Corruption: Fight institutions, sources, Group tells FG
A Civil Society Organisations (CSO), Working Group on Peace and Good Governance, has urged the Federal Government to direct the anti-corruption fight at institutions and sources to properly tame the scourge.
One of the conveners of the group, Prof. Jibrin Ibrahim, made the call in Abuja on Thursday at the CSO’s “Leaders’ Conference” organised in conjunction with Civil Society Legislative Advocacy Centre (CISLAC).
Others collaborators for the conference are Centre for Democracy and Development (CDD) and West African Network for Peace (WANEP).
Ibrahim said that the conference was called to review the drift towards chaos in Nigeria and the imperative of urgent action to redress the situation.
He said that the growth of public corruption had continued in spite of the promises made by the present administration to contain it.
“Corruption has become so embedded that it has become difficult for public institutions to execute their mandate as the self-interest of officials overtakes the public good.
“ Meanwhile, the successful prosecution of corrupt officials has become difficult due to a combination of poor capacity of the anti-corruption agencies, slow judicial process and corruption within the judiciary.
“Corruption is not being tackled adequately because the Federal Government’s understanding of corruption is skewed in the direction of “Politically-Exposed People (PEP).

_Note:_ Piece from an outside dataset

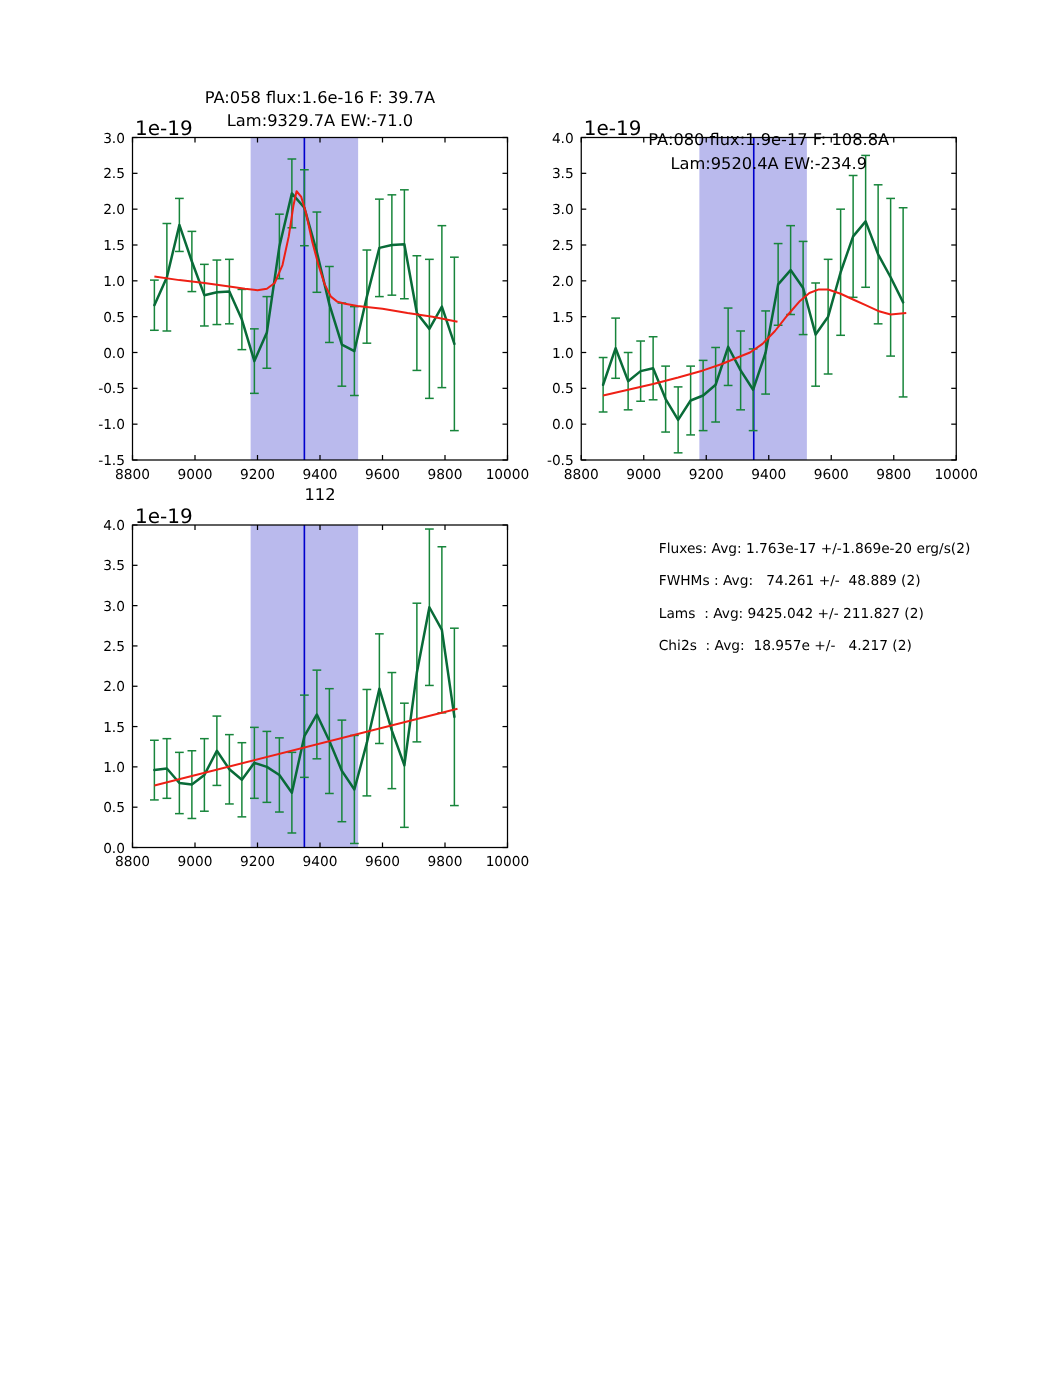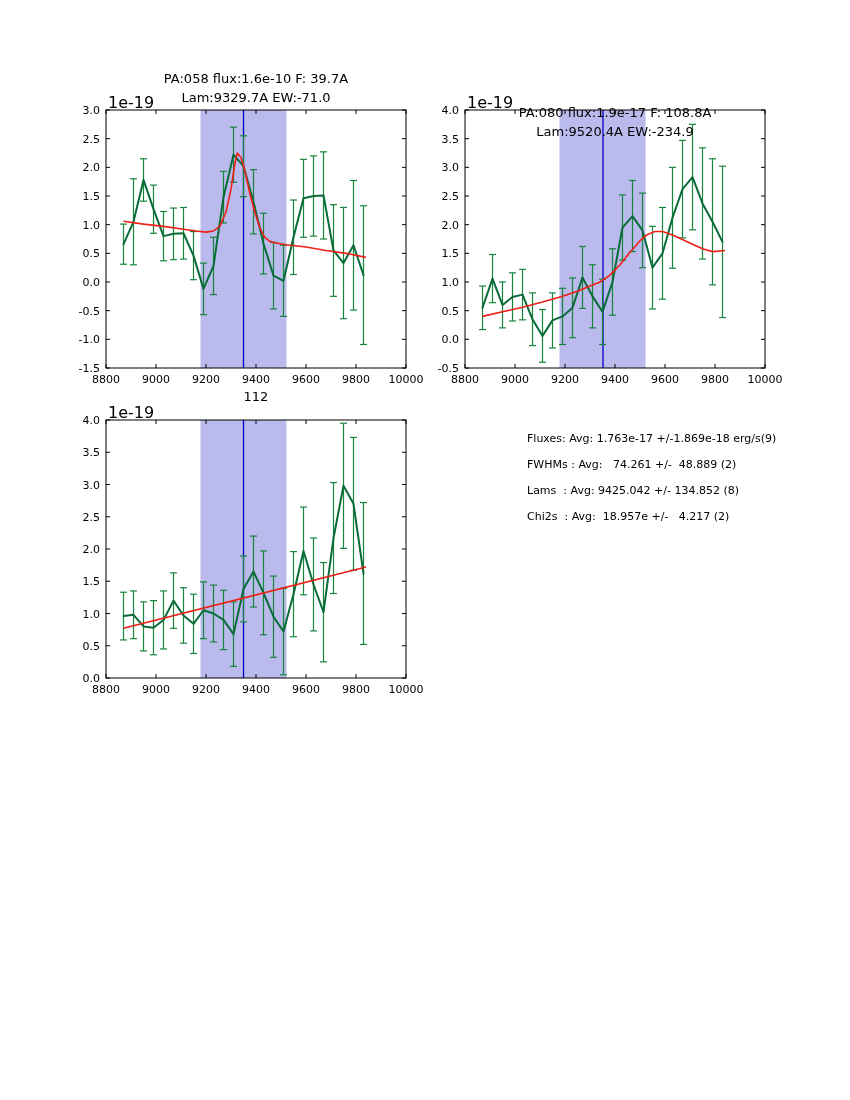"PA:058 flux:1.6e-10 F: 39.7A" div { text: flux:1.6e-10 -> flux:1.6e-16 }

“The government has not turned its attention to institutional corruption which paralyses institutions and undermines their delivery,’’ he said.
Ibrahim said that in the police, for example, “the poorly-paid constable does not collect pay as and when due’’, and also paid for uniforms, often including the rifle essential for their work.
According to him, ignoring this institutional corruption and concentrating on Politically-Exposed People, important as it is, has dragged the government into the politics of corruption.
He added that this had led to an atmosphere where propaganda and subterfuge had become the tools rather than the law.
The activist said that Nigeria’s inability to address poverty and create jobs had not only meant that idle youths would be available for recruitment into drug, crime and political violence, but had also resulted in breakdown of societal morals.
He urged Nigerians to wake up to the fact that societies were decomposing and the fabric that held it together was snapping.
“Where is the hope going to come from if government appears to be oblivious of all this and is busy planning for 2019?
“In the midst of these uncertainties and drift, what can we expect from a government that seems not to want to engage?
“The political parties do not appear to be there; they don’t seem to know what is happening to the society, so, who do we or can we engage?
“Yes, indeed, Nigeria is drifting towards chaos and the time to act to revive Nigeria is now.